Le député RN Jean-Philippe Tanguy prépare une loi pour rouvrir des maisons closes en coopérative, relançant un débat explosif sur la prostitution en France

Maisons closes : le RN veut rouvrir le débat
Le député Rassemblement national Jean-Philippe Tanguy annonce travailler sur une proposition de loi visant à réautoriser des maisons closes en France, présentées comme des structures coopératives gérées par les prostituées elles-mêmes. Cette initiative rouvre un débat ancien et sensible sur la prostitution, la protection des personnes prostituées et l’héritage de la loi Marthe Richard.

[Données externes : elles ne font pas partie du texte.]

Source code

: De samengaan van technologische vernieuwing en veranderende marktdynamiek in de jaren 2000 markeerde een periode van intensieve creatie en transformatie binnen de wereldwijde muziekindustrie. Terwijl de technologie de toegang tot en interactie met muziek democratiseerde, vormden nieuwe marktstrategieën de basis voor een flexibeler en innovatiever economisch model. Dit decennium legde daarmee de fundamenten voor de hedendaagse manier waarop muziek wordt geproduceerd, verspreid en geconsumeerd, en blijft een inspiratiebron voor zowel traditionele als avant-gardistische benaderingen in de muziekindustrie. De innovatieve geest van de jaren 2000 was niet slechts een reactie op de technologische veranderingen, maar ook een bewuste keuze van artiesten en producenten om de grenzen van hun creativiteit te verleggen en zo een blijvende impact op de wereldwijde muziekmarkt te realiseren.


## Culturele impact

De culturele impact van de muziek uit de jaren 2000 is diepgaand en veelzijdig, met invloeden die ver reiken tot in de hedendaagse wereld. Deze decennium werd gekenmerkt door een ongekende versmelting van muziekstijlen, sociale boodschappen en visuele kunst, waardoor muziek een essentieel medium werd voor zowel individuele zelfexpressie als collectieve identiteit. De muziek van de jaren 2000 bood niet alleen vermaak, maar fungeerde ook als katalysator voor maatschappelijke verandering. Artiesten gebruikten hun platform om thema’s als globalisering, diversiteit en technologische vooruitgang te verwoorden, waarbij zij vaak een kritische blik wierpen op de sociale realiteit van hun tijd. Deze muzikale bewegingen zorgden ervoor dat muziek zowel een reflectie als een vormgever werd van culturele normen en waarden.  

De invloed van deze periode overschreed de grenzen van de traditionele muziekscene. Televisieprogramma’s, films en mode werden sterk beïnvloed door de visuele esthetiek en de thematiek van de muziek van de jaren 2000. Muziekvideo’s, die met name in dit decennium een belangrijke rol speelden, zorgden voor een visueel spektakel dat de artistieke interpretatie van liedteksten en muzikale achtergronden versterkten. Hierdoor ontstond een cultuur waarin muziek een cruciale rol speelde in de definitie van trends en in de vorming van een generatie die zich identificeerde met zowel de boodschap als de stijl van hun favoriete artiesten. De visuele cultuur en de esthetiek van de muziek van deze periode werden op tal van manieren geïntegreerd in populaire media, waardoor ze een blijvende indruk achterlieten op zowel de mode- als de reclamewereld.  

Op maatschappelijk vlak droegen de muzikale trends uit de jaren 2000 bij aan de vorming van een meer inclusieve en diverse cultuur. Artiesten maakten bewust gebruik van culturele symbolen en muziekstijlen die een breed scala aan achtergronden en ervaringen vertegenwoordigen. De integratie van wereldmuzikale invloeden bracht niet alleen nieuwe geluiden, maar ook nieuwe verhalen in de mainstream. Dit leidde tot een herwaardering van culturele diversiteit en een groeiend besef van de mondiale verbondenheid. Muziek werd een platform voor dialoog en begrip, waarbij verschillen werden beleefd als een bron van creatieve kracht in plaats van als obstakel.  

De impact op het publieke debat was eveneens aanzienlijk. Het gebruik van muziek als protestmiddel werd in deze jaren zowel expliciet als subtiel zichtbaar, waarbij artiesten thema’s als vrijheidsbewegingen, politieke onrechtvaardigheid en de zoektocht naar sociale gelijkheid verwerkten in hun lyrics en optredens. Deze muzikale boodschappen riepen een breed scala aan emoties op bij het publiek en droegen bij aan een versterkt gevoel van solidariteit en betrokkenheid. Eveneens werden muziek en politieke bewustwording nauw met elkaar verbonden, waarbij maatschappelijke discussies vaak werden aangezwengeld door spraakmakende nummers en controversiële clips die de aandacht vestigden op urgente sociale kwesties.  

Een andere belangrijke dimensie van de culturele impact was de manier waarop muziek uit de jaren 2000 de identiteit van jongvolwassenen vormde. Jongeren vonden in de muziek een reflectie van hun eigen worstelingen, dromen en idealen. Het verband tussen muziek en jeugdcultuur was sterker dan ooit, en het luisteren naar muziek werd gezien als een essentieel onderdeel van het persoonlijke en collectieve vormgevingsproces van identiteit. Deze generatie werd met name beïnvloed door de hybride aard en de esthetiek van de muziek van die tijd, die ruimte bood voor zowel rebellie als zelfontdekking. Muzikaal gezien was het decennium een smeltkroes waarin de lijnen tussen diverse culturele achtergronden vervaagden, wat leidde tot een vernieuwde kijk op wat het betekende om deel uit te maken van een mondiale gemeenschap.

Une proposition de loi portée par Jean-Philippe Tanguy
L’élu RN de la Somme indique avoir déjà rédigé une première version de son texte, qu’il juge encore perfectible. Il affirme bénéficier du soutien de Marine Le Pen pour cette démarche législative, relate BFMTV.
Selon Jean-Philippe Tanguy, ces établissements ne porteraient pas l’appellation de « maison close », jugée trop chargée historiquement. Ils seraient présentés comme des structures « en mode coopératif », tenues et administrées par les prostituées elles-mêmes, avec l’objectif affiché de leur redonner du contrôle sur leurs conditions d’exercice.
Précarité, violences et critique de la loi de 2016
Pour justifier son initiative, le député explique s’être engagé sur ce sujet après avoir collaboré par le passé avec une association venant en aide aux personnes prostituées. Il dit avoir été marqué par « la précarité, la souffrance, l’horreur quotidienne » dont sont victimes ces femmes.
Il dénonce notamment les agressions graves dont elles font l’objet – passages à tabac, violences extrêmes, voire meurtres – en regrettant que ces réalités restent largement invisibles dans le débat public. À ses yeux, cette situation serait en partie liée à la loi de 2016 qui pénalise l’achat d’actes sexuels, et qu’il accuse d’avoir aggravé la vulnérabilité des personnes prostituées.
1 579 victimes de proxénétisme recensées en 2024
Les chiffres officiels illustrent l’ampleur du phénomène. En 2024, l’Observatoire national des violences faites aux femmes a recensé 1 579 victimes de proxénétisme ou de recours délictuel à la prostitution. Parmi elles, 659 étaient mineures, ce qui souligne la dimension particulièrement préoccupante de l’exploitation des plus jeunes.
Selon les dernières estimations relayées par ce même Observatoire, entre 35 000 et 40 000 personnes seraient en situation de prostitution en France, avec une très large majorité de femmes.
Une stratégie nationale de lutte contre la prostitution
En 2024, le gouvernement avait, de son côté, réaffirmé une approche centrée sur la lutte contre la prostitution et le proxénétisme. Gabriel Attal, alors Premier ministre, avait présenté une stratégie nationale dédiée à ce sujet.
La ministre de l’Égalité entre les femmes et les hommes, Aurore Bergé, soulignait alors qu’il était « trop simple aujourd’hui de devenir proxénète », mettant en avant la nécessité de renforcer les moyens de lutte contre les réseaux et l’exploitation.
De la loi Marthe Richard aux débats actuels
La question des maisons closes renvoie directement à l’histoire législative française. En avril 1946, la loi dite « Marthe Richard » a entraîné la fermeture d’environ 1 400 maisons closes sur le territoire. Le texte, porté par la conseillère municipale de Paris dont il porte le nom, s’inscrivait dans une volonté de mettre fin à ces établissements réglementés.
Des décennies plus tard, Marthe Richard elle-même exprimait une forme de doute, estimant qu’on « ne peut pas empêcher la prostitution » et évoquant la recherche du « moindre mal ». Cette réflexion trouve aujourd’hui des échos dans certains milieux politiques.
D’autres initiatives parlementaires sur la prostitution
Le débat ne se limite pas au Rassemblement national. En octobre 2024, le député LR Philippe Juvin, élu des Hauts-de-Seine, a déposé une proposition de loi visant à « sécuriser les droits des personnes qui se prostituent ». Le parlementaire entend reprendre ce combat législatif « dès que le budget sera passé », selon des déclarations rapportées par la presse.
Ces initiatives illustrent la persistance d’un clivage politique et sociétal sur la manière d’encadrer la prostitution : renforcement de la répression du proxénétisme et de l’achat d’actes sexuels d’un côté, recherche de dispositifs présentés comme plus protecteurs ou encadrés de l’autre.